Carson businesses react to plea deal in window shooting case
Appeal Staff Writer
Dan Turner didn’t see who shot out the window of his store and he knows that’s the problem.
Almost no one else saw David Scott Killen use a BB gun to allegedly shoot out more than 20 windows Feb. 12 in and around Carson City.
Because of this, Killen was able to plead guilty to one gross misdemeanor for property damage.
The rest of the charges were dropped and no charges were filed against the passenger in Killen’s car, Dylan Patrick Gregory.
Besides up to a year in jail and a $2,000 fine, Killen has also agreed to pay what will be thousands of dollars in restitution, but “quite honestly, (the money) is not a certainty,” said Carson City Deputy District Attorney Kelly Werth, who prosecuted the case.
“You might hear the term ‘you can’t get blood from a turnip,'” Werth said. “It might be slow.”
Turner, owner of the Bicycle Authority at 1505 N. Carson St., said he understands the legal difficulties of trying to get a harsher conviction, “but do I think that’s right? No.”
“It seems like he gets to kind of skate on this … we just hope karma catches the guy,” said Turner, who paid $700 to replace his window.
At least nine businesses in the city including Turner’s had windows shot out, some costing thousands of dollars to replace.
Scott Doerr, owner of B’Sghetti’s in downtown Carson, said it cost $3,000 to replace the windows that were shot out at his business ” one of which he was sitting under when it broke.
“It was a bad day at the office,” he said.
Killen probably didn’t understand how much the damage hurt small businesses like his and might not ever be able to pay all the restitution, Doerr said, but the courts should find a way to have him pay back the community, like through community service.
Other business people said they didn’t know how mentally stable Killen was at that time and weren’t sure how to deal with him.
“The bottom the line is there’s a right and a wrong,” said Helen Laughbon, assistant manager at Sierra Sewing Center on North Carson Street. “Was he mentally handicapped or was he just being nasty?”
He needs to be held responsible for what he did, though, she said.
“There were people underneath the window and (Killen) knew that and that should be a very strong indication of what people should think,” she said.
Killen, a convicted arsonist, could have been a “mental case” and the passenger should have been charged, too, said Ben McCulley, owner of Rolling Rubber, near the corner of Carson and William streets.

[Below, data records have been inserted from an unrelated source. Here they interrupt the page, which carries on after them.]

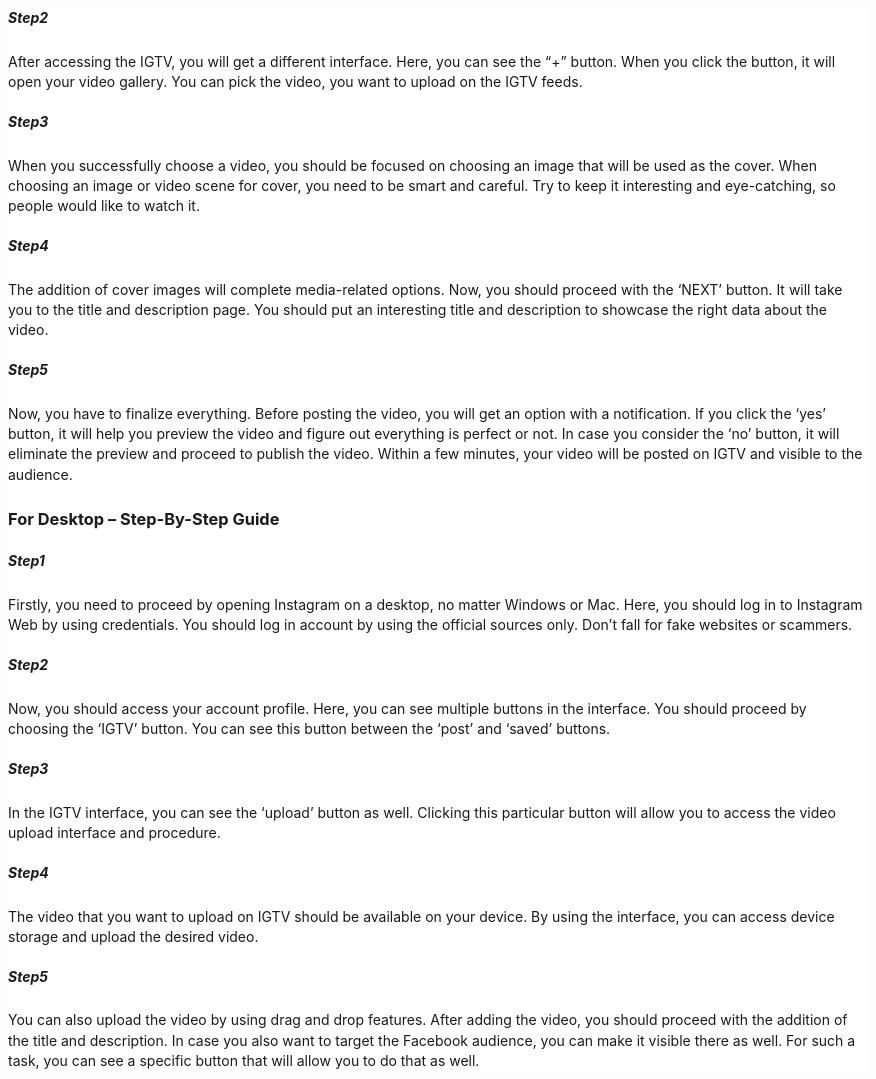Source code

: ##### Step2

After accessing the IGTV, you will get a different interface. Here, you can see the “+” button. When you click the button, it will open your video gallery. You can pick the video, you want to upload on the IGTV feeds.

##### Step3

When you successfully choose a video, you should be focused on choosing an image that will be used as the cover. When choosing an image or video scene for cover, you need to be smart and careful. Try to keep it interesting and eye-catching, so people would like to watch it.

##### Step4

The addition of cover images will complete media-related options. Now, you should proceed with the ‘NEXT’ button. It will take you to the title and description page. You should put an interesting title and description to showcase the right data about the video.

##### Step5

Now, you have to finalize everything. Before posting the video, you will get an option with a notification. If you click the ‘yes’ button, it will help you preview the video and figure out everything is perfect or not. In case you consider the ‘no’ button, it will eliminate the preview and proceed to publish the video. Within a few minutes, your video will be posted on IGTV and visible to the audience.

### For Desktop – Step-By-Step Guide

##### Step1

Firstly, you need to proceed by opening Instagram on a desktop, no matter Windows or Mac. Here, you should log in to Instagram Web by using credentials. You should log in account by using the official sources only. Don’t fall for fake websites or scammers.

##### Step2

Now, you should access your account profile. Here, you can see multiple buttons in the interface. You should proceed by choosing the ‘IGTV’ button. You can see this button between the ‘post’ and ‘saved’ buttons.

##### Step3

In the IGTV interface, you can see the ‘upload’ button as well. Clicking this particular button will allow you to access the video upload interface and procedure.

##### Step4

The video that you want to upload on IGTV should be available on your device. By using the interface, you can access device storage and upload the desired video.

##### Step5

You can also upload the video by using drag and drop features. After adding the video, you should proceed with the addition of the title and description. In case you also want to target the Facebook audience, you can make it visible there as well. For such a task, you can see a specific button that will allow you to do that as well.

McCulley said Killen needs to held responsible for breaking his and other windows, however it is done.
“I work six days a week and I don’t like people taking advantage of me,” he said.

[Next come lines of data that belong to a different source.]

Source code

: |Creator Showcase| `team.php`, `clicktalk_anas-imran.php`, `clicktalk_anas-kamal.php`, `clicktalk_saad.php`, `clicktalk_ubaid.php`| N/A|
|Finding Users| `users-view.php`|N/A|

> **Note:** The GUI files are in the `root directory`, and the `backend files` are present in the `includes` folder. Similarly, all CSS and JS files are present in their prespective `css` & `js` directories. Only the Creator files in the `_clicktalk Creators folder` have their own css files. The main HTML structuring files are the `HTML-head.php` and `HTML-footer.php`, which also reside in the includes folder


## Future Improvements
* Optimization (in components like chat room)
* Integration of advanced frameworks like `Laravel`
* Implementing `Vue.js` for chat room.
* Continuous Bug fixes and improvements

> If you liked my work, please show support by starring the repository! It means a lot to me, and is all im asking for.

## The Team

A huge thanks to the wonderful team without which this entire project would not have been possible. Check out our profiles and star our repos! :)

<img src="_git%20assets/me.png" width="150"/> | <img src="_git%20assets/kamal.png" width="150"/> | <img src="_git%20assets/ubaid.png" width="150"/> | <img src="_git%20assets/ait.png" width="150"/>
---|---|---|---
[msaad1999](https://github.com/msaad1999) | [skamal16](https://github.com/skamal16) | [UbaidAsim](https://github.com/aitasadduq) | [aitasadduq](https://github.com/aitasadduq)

According to Werth, the state division of Parole and Probation is compiling a list of damages to be presented at Killen’s sentencing Dec. 10. Werth said people should call the division about complaints.
Vera Treat, manager at Hannifin’s Art & Antiques on North Carson Street, said the store was luckily closed the day of the vandalism, but paying $7,000 to replace the broken windows hurt the store.
“I don’t know what his state of mind is,” she said. “But I hope he learned something this time around.”